### What you are asked to do
What follows is a set of records; repeat them exactly, without the pictures.

Available records: Begin

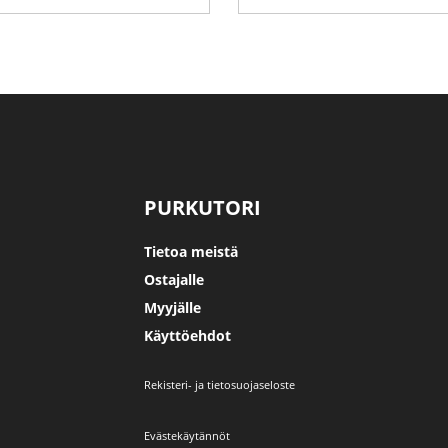
PURKUTORI
Tietoa meistä
Ostajalle
Myyjälle
Käyttöehdot
Rekisteri- ja tietosuojaseloste
Evästekäytännöt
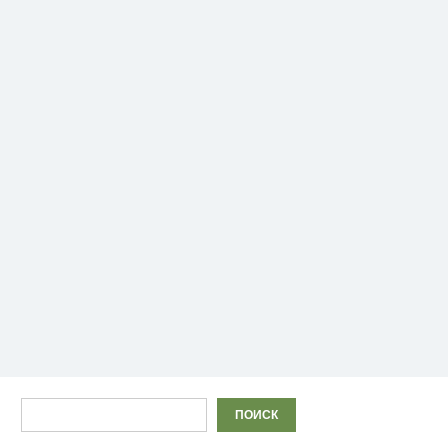
Поиск
ПОИСК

Available records: End

### Solution
PURKUTORI
Tietoa meistä
Ostajalle
Myyjälle
Käyttöehdot
Rekisteri- ja tietosuojaseloste
Evästekäytännöt
Поиск
ПОИСК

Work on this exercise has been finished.